We’ve all just rung in the New Year, and one of two things has happened: you’ve either made some grand travelutions, or your precious vacation time has just reset. Whichever is the case, I have some rather persuasive information and photographic evidence that may sway you in the general direction of Africa- bizarre, exotic, mysterious, colorful Morocco, to be exact.
The majority of people that visit the country make a beeline for Marrakech. I can understand why- it’s relatively westernized, tourist-friendly, full of culture, and absolutely stunning. I was headed along the same track, until somewhere, floating around the social media realm, photos of an incredible blue city called Chefchaouen surfaced. With staggered blue-washed buildings, a maze of narrow streets, and sprawling mountain views, it caught my eye and jumped straight to the top of my must-see list. With a loosely planned 8-day trip ahead, and a starting point in Tangier and an ending point in Marrakech, it was conveniently on the way.
I've never been happier to be a photography enthusiast, as it’s one of the most photogenic places I’ve ever seen. I could have wandered through the old medina’s maze of blue for days on end with my camera. Chefchaouen is a relatively simple place with a complex character, so if you’re content with charm, relaxation, and a bit of cultural immersion, it’s a great place to hang out for a couple of days. It is also the setting for some of my all-time favorite photos, so I highly recommend it for any photographers that make it to Morocco.
So, what makes Chefchaouen stand out from other destinations?
I’ve compiled a list of its 5 most memorable features.
1. Intriguing Doors
There are billions of doors in the world, but none quite like those in Chefchaouen. You’ll be zigzagging through narrow alleys and wandering up and down stairs surrounded by some of the most mysterious doors you’ve ever seen. For some reason, you can’t really fathom what might be behind them (until you can, because a random Moroccan who speaks fluent English and apparently owns a bizarre amount of Chefchouen property chats you up on the street and gives you the opportunity to have a peek.) But that's a story for another day. The medina walls appear to seamlessly flow together, with no obvious separation of space- just doors sprinkled along the walls. Once inside, however, you discover that interior walls do in fact divide them, and that they are typically many stories high, with beautiful open-air rooftops. With the staggered layout, no one gets a bad view. Here is just a sample of my favorite entryways to mysterious little homes and who knows what else that populate this magical place.

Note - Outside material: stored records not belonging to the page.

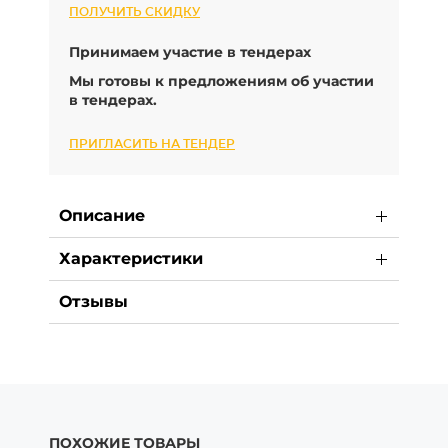
ПОЛУЧИТЬ СКИДКУ
Принимаем участие в тендерах
Мы готовы к предложениям об участии
в тендерах.
ПРИГЛАСИТЬ НА ТЕНДЕР
Описание
Характеристики
Отзывы
ПОХОЖИЕ ТОВАРЫ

*The green anomaly was the door to a beautiful mosque outside of the medina walls*
2. A Sea of Blue
There’s something inexplicably appealing about a world of blue. This single color can be found in a variety of hues and dominates the old medina. Set against a backdrop of the Rif Mountains, the colorful landscapes perfectly contrast the blue-washed walls and natural tones of the cobblestone streets.
Everyone loves a good sunset, and with mountain viewpoints to climb and open-air rooftops to chill on, Chefchouen ensures unobstructed views of the sky. If you exit the medina walls and head east towards the waterfall, Ras el Maa, you’ll find a pathway leading up the mountain to the right. There are several great viewpoints along this route for taking in the sunset and admiring the city from above. Otherwise, grab a seat on a rooftop like I did when I took the photos below, and keep a camera handy.
4. Vibrant Colors
So I know we’ve already talked about the color blue. It’s everywhere, and it’s the perfect background for the splashes of color that you’ll find around the city. For example, bags of rainbow powders, used as paint when mixed with water, or beautiful rugs, which pesky vendors push on you every chance they get. “I don’t have the luggage space or a home, otherwise I’d be all over those things!” And seriously, I would; they're gorgeous. So it may be “the blue pearl”, but some of the most stunning scenes are the ones that incorporate the lesser colors. You know, the ones that didn’t get the privilege of painting an entire city.
5. Kiddies and Kitties
I’ll be honest- those of the older generation didn’t seem particularly keen on having tourists galavanting around. I got an earful on more than one occasion for taking photos (the locals don't want to be in photos, even if they are a small part of a general scene) and a few unpleasant looks for no apparent reason at all. But don’t be discouraged; tourism is fairly new in Chefchaouen and I can imagine tourists can feel intrusive considering the traditional small town lives the older folks have been used to for decades. The children were friendly enough, however, and as you’ll see in the photo below, were thrilled to interact with foreigners and have a chance to play with a camera.
In addition to cute kids, there are even cuter kitties. You might not be fond of cats, and this may well be your ideal of hell, but for me, the stray cats I encounter along my travels usually make my day. I love animals, and these guys are just desperate for some TLC. They also become the subject of many a photo.